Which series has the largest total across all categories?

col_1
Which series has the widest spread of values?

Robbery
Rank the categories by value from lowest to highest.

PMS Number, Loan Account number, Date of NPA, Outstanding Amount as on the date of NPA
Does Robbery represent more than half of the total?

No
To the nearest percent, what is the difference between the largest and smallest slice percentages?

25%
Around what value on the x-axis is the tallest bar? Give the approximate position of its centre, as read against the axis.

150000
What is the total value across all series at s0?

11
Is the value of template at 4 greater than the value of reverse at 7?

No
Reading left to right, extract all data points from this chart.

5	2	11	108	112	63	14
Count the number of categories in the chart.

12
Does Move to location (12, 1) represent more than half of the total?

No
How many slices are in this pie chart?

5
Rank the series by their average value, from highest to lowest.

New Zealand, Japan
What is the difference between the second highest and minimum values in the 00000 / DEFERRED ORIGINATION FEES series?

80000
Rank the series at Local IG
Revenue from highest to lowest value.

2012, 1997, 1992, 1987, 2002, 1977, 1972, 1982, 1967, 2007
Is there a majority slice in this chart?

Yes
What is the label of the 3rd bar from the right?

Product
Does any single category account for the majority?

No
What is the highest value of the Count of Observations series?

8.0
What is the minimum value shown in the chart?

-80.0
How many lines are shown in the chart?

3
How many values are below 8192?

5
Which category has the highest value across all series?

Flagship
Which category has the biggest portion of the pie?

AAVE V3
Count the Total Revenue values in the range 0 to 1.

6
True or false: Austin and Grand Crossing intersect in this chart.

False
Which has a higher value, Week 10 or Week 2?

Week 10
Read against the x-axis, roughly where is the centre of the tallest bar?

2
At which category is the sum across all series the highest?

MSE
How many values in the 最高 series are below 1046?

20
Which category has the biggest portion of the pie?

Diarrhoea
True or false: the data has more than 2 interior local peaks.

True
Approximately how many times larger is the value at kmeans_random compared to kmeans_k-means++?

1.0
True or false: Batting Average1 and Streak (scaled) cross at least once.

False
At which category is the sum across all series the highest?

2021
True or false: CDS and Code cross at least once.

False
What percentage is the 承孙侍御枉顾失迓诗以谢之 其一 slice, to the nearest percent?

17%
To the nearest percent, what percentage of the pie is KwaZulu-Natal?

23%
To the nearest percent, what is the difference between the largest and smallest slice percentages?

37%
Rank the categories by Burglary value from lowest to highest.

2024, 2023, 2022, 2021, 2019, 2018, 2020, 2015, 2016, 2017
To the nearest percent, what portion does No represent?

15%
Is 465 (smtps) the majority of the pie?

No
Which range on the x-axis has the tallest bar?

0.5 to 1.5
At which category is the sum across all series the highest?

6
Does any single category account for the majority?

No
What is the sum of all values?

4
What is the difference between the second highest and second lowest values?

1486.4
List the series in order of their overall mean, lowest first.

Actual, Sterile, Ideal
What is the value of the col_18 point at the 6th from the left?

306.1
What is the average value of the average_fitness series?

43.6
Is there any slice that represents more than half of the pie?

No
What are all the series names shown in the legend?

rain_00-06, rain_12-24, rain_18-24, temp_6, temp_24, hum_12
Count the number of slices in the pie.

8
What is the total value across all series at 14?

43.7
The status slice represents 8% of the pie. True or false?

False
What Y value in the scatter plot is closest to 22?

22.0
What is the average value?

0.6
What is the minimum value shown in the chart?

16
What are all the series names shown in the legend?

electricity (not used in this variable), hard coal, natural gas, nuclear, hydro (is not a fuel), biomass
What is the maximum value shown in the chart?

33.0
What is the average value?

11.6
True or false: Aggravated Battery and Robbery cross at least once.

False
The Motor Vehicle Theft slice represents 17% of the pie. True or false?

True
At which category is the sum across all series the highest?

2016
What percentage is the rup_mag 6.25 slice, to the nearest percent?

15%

* What you are asked to do
Write out all of the items again, switching "True or false" to "Correct or incorrect" wherever it occurs and leaving everything else unchanged.

* Task response
Which series has the largest total across all categories?

col_1
Which series has the widest spread of values?

Robbery
Rank the categories by value from lowest to highest.

PMS Number, Loan Account number, Date of NPA, Outstanding Amount as on the date of NPA
Does Robbery represent more than half of the total?

No
To the nearest percent, what is the difference between the largest and smallest slice percentages?

25%
Around what value on the x-axis is the tallest bar? Give the approximate position of its centre, as read against the axis.

150000
What is the total value across all series at s0?

11
Is the value of template at 4 greater than the value of reverse at 7?

No
Reading left to right, extract all data points from this chart.

5	2	11	108	112	63	14
Count the number of categories in the chart.

12
Does Move to location (12, 1) represent more than half of the total?

No
How many slices are in this pie chart?

5
Rank the series by their average value, from highest to lowest.

New Zealand, Japan
What is the difference between the second highest and minimum values in the 00000 / DEFERRED ORIGINATION FEES series?

80000
Rank the series at Local IG
Revenue from highest to lowest value.

2012, 1997, 1992, 1987, 2002, 1977, 1972, 1982, 1967, 2007
Is there a majority slice in this chart?

Yes
What is the label of the 3rd bar from the right?

Product
Does any single category account for the majority?

No
What is the highest value of the Count of Observations series?

8.0
What is the minimum value shown in the chart?

-80.0
How many lines are shown in the chart?

3
How many values are below 8192?

5
Which category has the highest value across all series?

Flagship
Which category has the biggest portion of the pie?

AAVE V3
Count the Total Revenue values in the range 0 to 1.

6
Correct or incorrect: Austin and Grand Crossing intersect in this chart.

False
Which has a higher value, Week 10 or Week 2?

Week 10
Read against the x-axis, roughly where is the centre of the tallest bar?

2
At which category is the sum across all series the highest?

MSE
How many values in the 最高 series are below 1046?

20
Which category has the biggest portion of the pie?

Diarrhoea
Correct or incorrect: the data has more than 2 interior local peaks.

True
Approximately how many times larger is the value at kmeans_random compared to kmeans_k-means++?

1.0
Correct or incorrect: Batting Average1 and Streak (scaled) cross at least once.

False
At which category is the sum across all series the highest?

2021
Correct or incorrect: CDS and Code cross at least once.

False
What percentage is the 承孙侍御枉顾失迓诗以谢之 其一 slice, to the nearest percent?

17%
To the nearest percent, what percentage of the pie is KwaZulu-Natal?

23%
To the nearest percent, what is the difference between the largest and smallest slice percentages?

37%
Rank the categories by Burglary value from lowest to highest.

2024, 2023, 2022, 2021, 2019, 2018, 2020, 2015, 2016, 2017
To the nearest percent, what portion does No represent?

15%
Is 465 (smtps) the majority of the pie?

No
Which range on the x-axis has the tallest bar?

0.5 to 1.5
At which category is the sum across all series the highest?

6
Does any single category account for the majority?

No
What is the sum of all values?

4
What is the difference between the second highest and second lowest values?

1486.4
List the series in order of their overall mean, lowest first.

Actual, Sterile, Ideal
What is the value of the col_18 point at the 6th from the left?

306.1
What is the average value of the average_fitness series?

43.6
Is there any slice that represents more than half of the pie?

No
What are all the series names shown in the legend?

rain_00-06, rain_12-24, rain_18-24, temp_6, temp_24, hum_12
Count the number of slices in the pie.

8
What is the total value across all series at 14?

43.7
The status slice represents 8% of the pie. Correct or incorrect?

False
What Y value in the scatter plot is closest to 22?

22.0
What is the average value?

0.6
What is the minimum value shown in the chart?

16
What are all the series names shown in the legend?

electricity (not used in this variable), hard coal, natural gas, nuclear, hydro (is not a fuel), biomass
What is the maximum value shown in the chart?

33.0
What is the average value?

11.6
Correct or incorrect: Aggravated Battery and Robbery cross at least once.

False
The Motor Vehicle Theft slice represents 17% of the pie. Correct or incorrect?

True
At which category is the sum across all series the highest?

2016
What percentage is the rup_mag 6.25 slice, to the nearest percent?

15%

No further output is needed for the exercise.